**** Supplied records ****

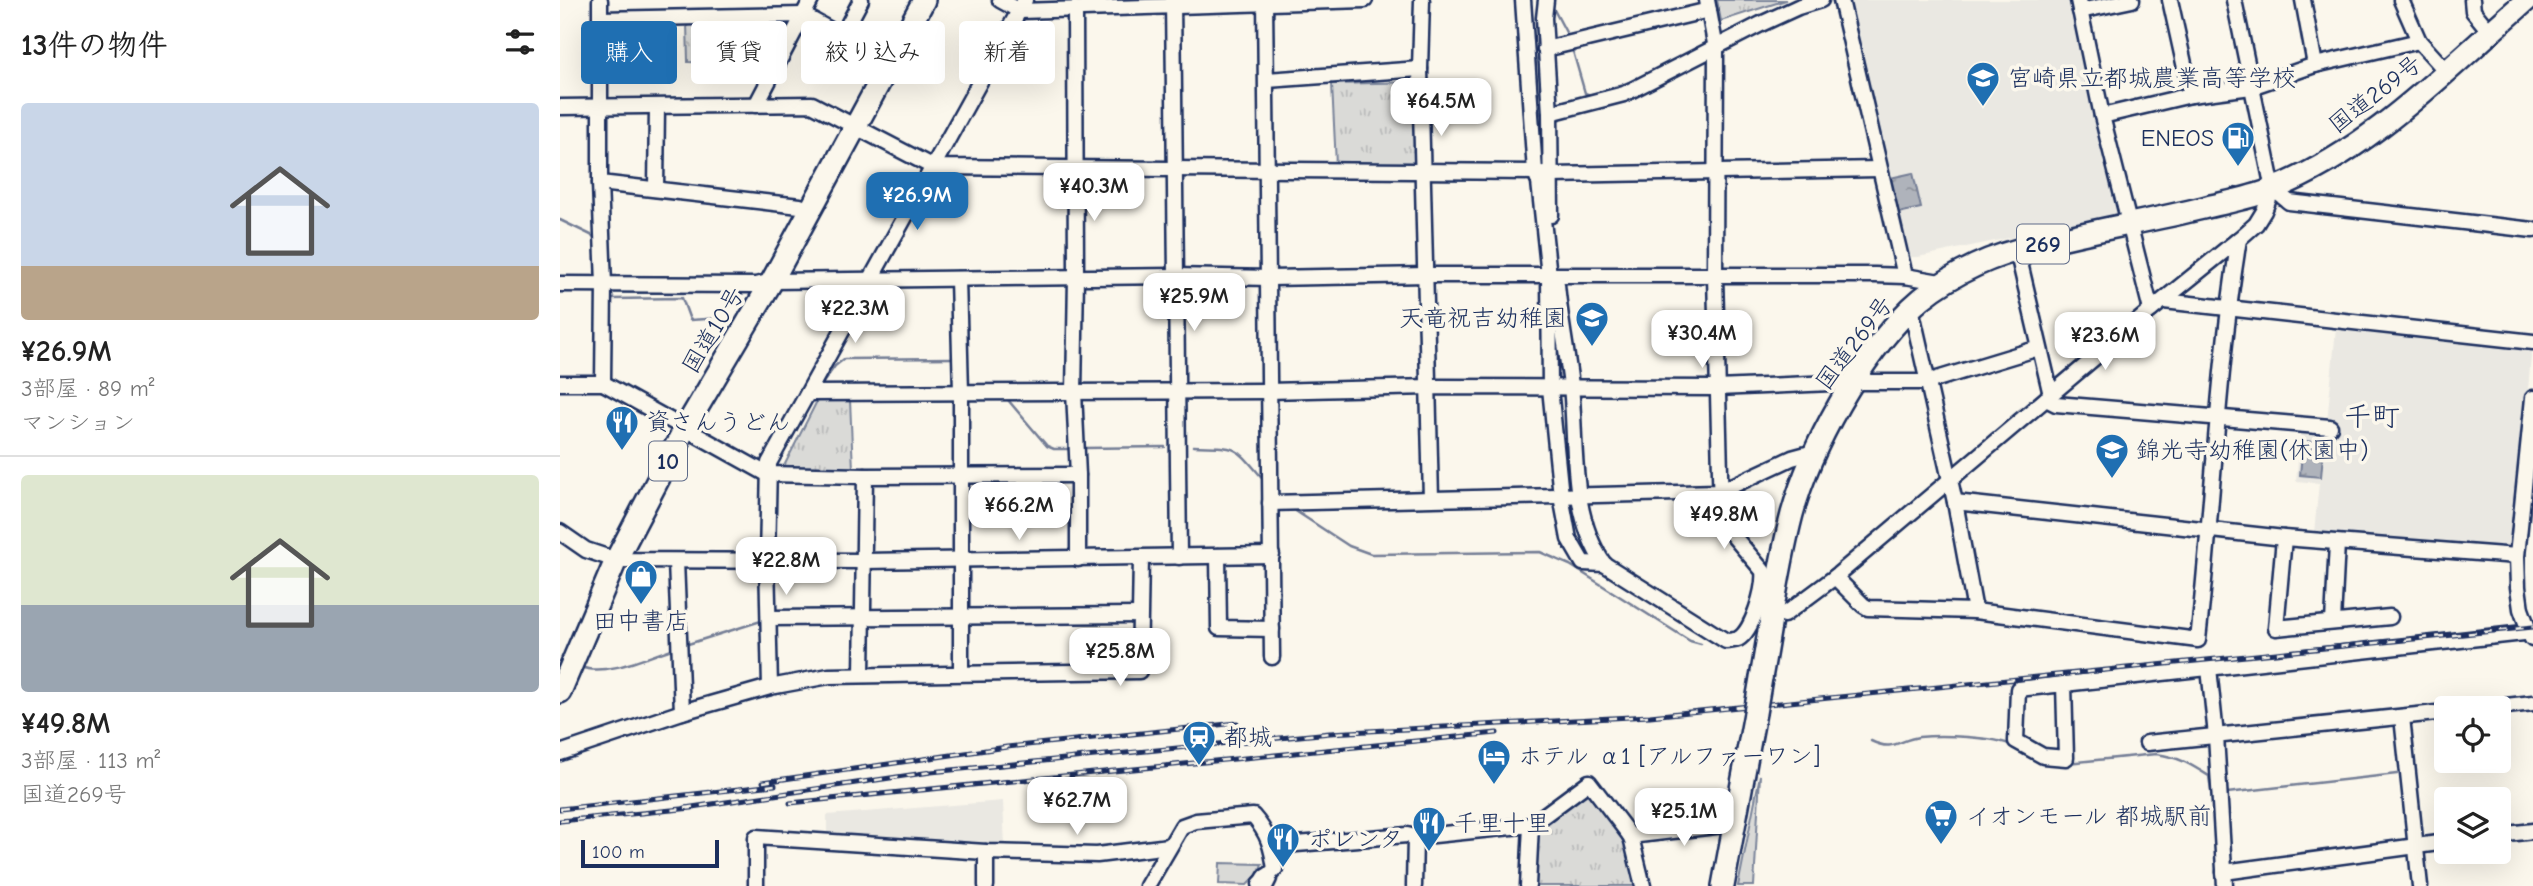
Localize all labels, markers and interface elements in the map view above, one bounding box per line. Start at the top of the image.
chip: 購入 [581,21,677,84]
chip: 賃貸 [691,21,787,84]
chip: 絞り込み [801,21,945,84]
chip: 新着 [959,21,1055,84]
icon: filters [501,23,539,61]
text: 13件の物件 [21,28,168,63]
street label: 国道269号 [2323,49,2427,139]
school or university icon: 宮崎県立都城農業高等学校 [1964,59,2002,108]
place label: 宮崎県立都城農業高等学校 [2008,64,2296,92]
pin: ¥64.5M [1384,78,1498,138]
text: ¥64.5M [1406,87,1476,114]
fuel station icon: ENEOS [2219,119,2257,168]
place label: ENEOS [2141,124,2214,152]
icon: home [217,148,343,274]
pin: ¥40.3M [1037,164,1151,223]
text: ¥40.3M [1059,172,1129,199]
pin: ¥26.9M [860,173,974,232]
text: ¥26.9M [882,181,952,208]
road number: 269 [2017,224,2069,264]
pin: ¥25.9M [1137,274,1251,333]
street label: 国道10号 [676,282,750,378]
text: ¥25.9M [1159,282,1229,309]
pin: ¥22.3M [798,286,912,345]
street label: 国道269号 [1810,291,1898,395]
text: ¥22.3M [821,294,889,321]
school or university icon: 天竜祝吉幼稚園 [1573,299,1611,348]
place label: 天竜祝吉幼稚園 [1399,304,1567,332]
pin: ¥30.4M [1645,310,1759,370]
pin: ¥23.6M [2048,312,2162,372]
text: ¥30.4M [1667,319,1737,346]
text: ¥23.6M [2071,321,2139,348]
text: ¥26.9M [21,334,112,369]
text: 3部屋 · 89 m² [21,375,155,402]
district label: 千町 [2344,401,2400,433]
restaurant icon: 資さんうどん [603,403,641,452]
place label: 資さんうどん [646,408,790,436]
text: マンション [21,409,135,436]
school or university icon: 錦光寺幼稚園(休園中) [2093,431,2131,480]
place label: 錦光寺幼稚園(休園中) [2136,436,2369,464]
road number: 10 [649,442,687,481]
pin: ¥66.2M [962,482,1076,542]
text: ¥66.2M [984,491,1054,518]
pin: ¥49.8M [1667,491,1781,551]
text: ¥49.8M [1690,500,1758,527]
icon: home [217,520,343,646]
pin: ¥22.8M [729,538,843,597]
text: ¥22.8M [752,546,820,573]
shop icon: 田中書店 [622,557,660,606]
place label: 田中書店 [593,607,689,635]
pin: ¥25.8M [1063,628,1177,688]
text: ¥25.8M [1085,637,1155,664]
map controls [2434,696,2511,864]
button: locate [2434,696,2511,773]
text: ¥49.8M [21,706,111,741]
station icon: 都城 [1180,718,1218,767]
place label: 都城 [1224,723,1272,751]
hotel icon: ホテル α1 [アルファーワン] [1475,737,1513,786]
place label: ホテル α1 [アルファーワン] [1518,742,1820,770]
text: 3部屋 · 113 m² [21,747,160,774]
pin: ¥62.7M [1020,778,1134,837]
text: 国道269号 [21,781,127,808]
text: ¥62.7M [1043,786,1111,813]
button: layers [2434,787,2511,864]
pin: ¥25.1M [1627,788,1741,848]
text: ¥25.1M [1651,797,1717,824]
supermarket icon: イオンモール 都城駅前 [1922,797,1960,846]
place label: イオンモール 都城駅前 [1966,802,2212,830]
restaurant icon: 千里十里 [1410,804,1448,853]
place label: 千里十里 [1454,809,1550,837]
restaurant icon: ポレンタ [1264,820,1302,869]
place label: ポレンタ [1308,825,1403,853]
scale bar [581,837,719,869]
text: 100 m [592,841,645,863]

****

## Problem requirements
Copy out all lines above that include the string "イオンモール".

## Expected answer
supermarket icon: イオンモール 都城駅前 [1922,797,1960,846]
place label: イオンモール 都城駅前 [1966,802,2212,830]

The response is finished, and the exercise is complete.